Update iOS and restart
- Check for an update — Settings > General > Software Update.
- Install the update — Keep the phone on Wi-Fi and power during the install.
- Restart — Reboot once the update finishes, then try again.
Sign out of Media & Purchases
This step matters when the App Store keeps asking for a different password. Media & Purchases can stay signed in after iCloud changes, which creates confusing prompts.
- Open Settings — Tap your name at the top.
- Open Media & Purchases — Tap it, then choose Sign Out.
- Try the main Sign Out — Return to the Apple ID page and try again.
Check the Apple ID page for stuck prompts
If your Apple ID page shows pending prompts like a terms update, a billing prompt, or a security message, clear those first.
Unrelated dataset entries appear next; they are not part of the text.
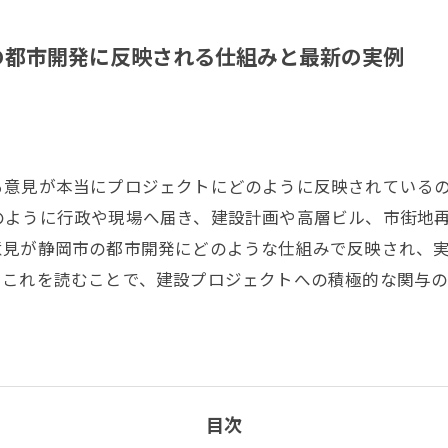
の都市開発に反映される仕組みと最新の実例
る意見が本当にプロジェクトにどのように反映されている
のように行政や現場へ届き、建設計画や高層ビル、市街地
意見が静岡市の都市開発にどのような仕組みで反映され、
。これを読むことで、建設プロジェクトへの積極的な関与
目次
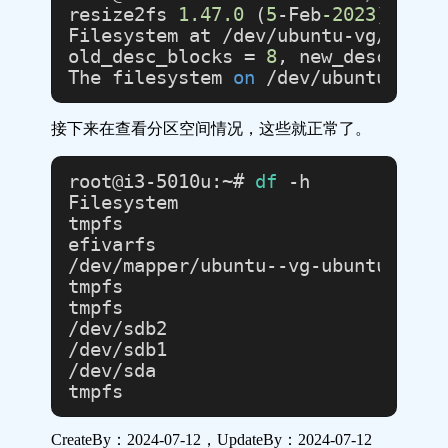
resize2fs 
1.47
.0
 (
5
-Feb
-2023
)

Filesystem at /dev/ubuntu-vg/ubunt
old_desc_blocks = 
8
, new_desc_bloc
The filesystem 
on
 /dev/ubuntu-vg/u
接下来在查看分区空间情况，这些就正常了。
root@i3-5010u:~# 
df
 -h

Filesystem                         
tmpfs                              
efivarfs                          
/dev/mapper/ubuntu--vg-ubuntu--lv  
tmpfs                              
tmpfs                              
/dev/sdb2                          
/dev/sdb1                          
/dev/sda                           
CreateBy：
2024-07-12
，UpdateBy：
2024-07-12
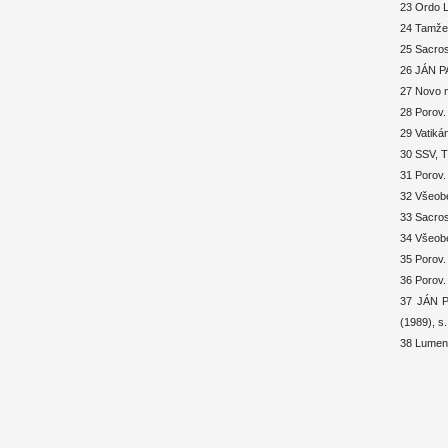
23 Ordo L
24 Tamže,
25 Sacros
26 JÁN PA
27 Novo mi
28 Porov.
29 Vatiká
30 SSV, T
31 Porov.
32 Všeobe
33 Sacros
34 Všeobe
35 Porov.
36 Porov.
37 JÁN PA
(1989), s.
38 Lumen 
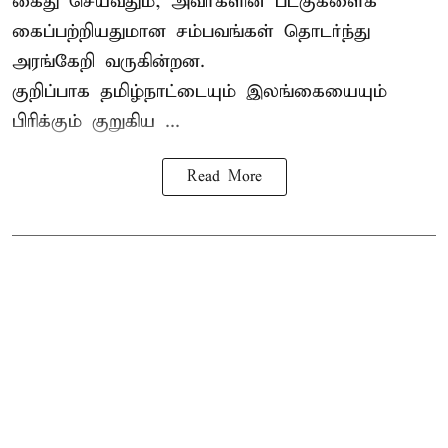
கைது செய்வதும், அவர்களின் படகுகளைக்
கைப்பற்றியதுமான சம்பவங்கள் தொடர்ந்து
அரங்கேறி வருகின்றன.
குறிப்பாக தமிழ்நாட்டையும் இலங்கையையும்
பிரிக்கும் குறுகிய ...
Read More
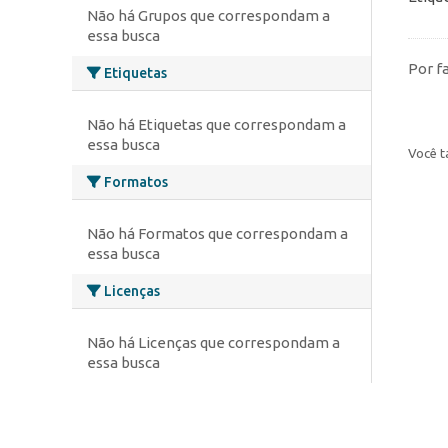
Não há Grupos que correspondam a
essa busca
Por f
Etiquetas
Não há Etiquetas que correspondam a
essa busca
Você t
Formatos
Não há Formatos que correspondam a
essa busca
Licenças
Não há Licenças que correspondam a
essa busca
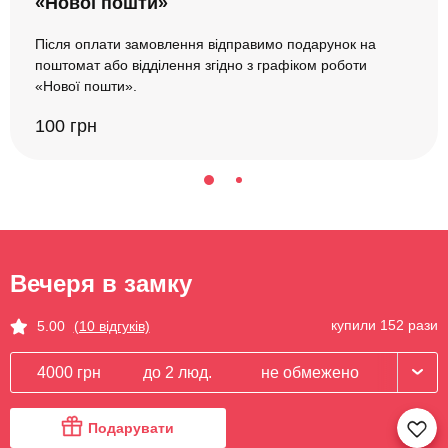
«Нової пошти»
Після оплати замовлення відправимо подарунок на
поштомат або відділення згідно з графіком роботи
«Нової пошти».
100 грн
Вечеря в замку
купили 152 рази
5.00
(10 відгуків)
4000 грн
до 2 люд.
не обмежено
Подарувати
A stuck prompt can block account actions until you respond.
- Open your Apple ID page — Settings, then tap your name.
- Finish any prompts — Follow what’s on the screen, then return to Sign Out.
Change your Apple ID password if it fails during sign out
If Sign Out asks for your password and rejects it, reset the password before you keep trying. A password reset can also clear sessions that got stuck after a device restore or a recent sign-in change.
Last resort for a device you own
If you own the phone, you know the device passcode, and you can’t clear the restriction, a full erase can remove leftover controls. Back up first, and be ready with the Apple ID credentials you plan to use after setup.
- Back up — Use iCloud Backup or a computer backup.
- Erase — Settings > General > Transfer or Reset iPhone/iPad > Erase All Content and Settings.
- Set up fresh — Avoid restoring a backup if you suspect the restriction returns through a managed setup.
Before You Hand The Device To Someone Else
Once you can sign out, take a few minutes to leave the device clean for the next person. It prevents repeat prompts, purchase mix-ups, and messages landing in the wrong place.
Clean handoff checklist
- Sign out of the App Store — Settings > App Store, then check the account shown.
- Turn off Find My — Settings > your name > Find My, then switch it off if it’s still on.
- Remove trusted devices — In the Apple ID page, review the device list and remove old entries you don’t use.
- Erase after sign out — If you’re selling or gifting the phone, erase it after you sign out to clear your data.
If you see the same restriction message again after a handoff, return to Screen Time and profiles first. The phrase apple sign out is not available due to restrictions is a clue that a control is still active somewhere on the device.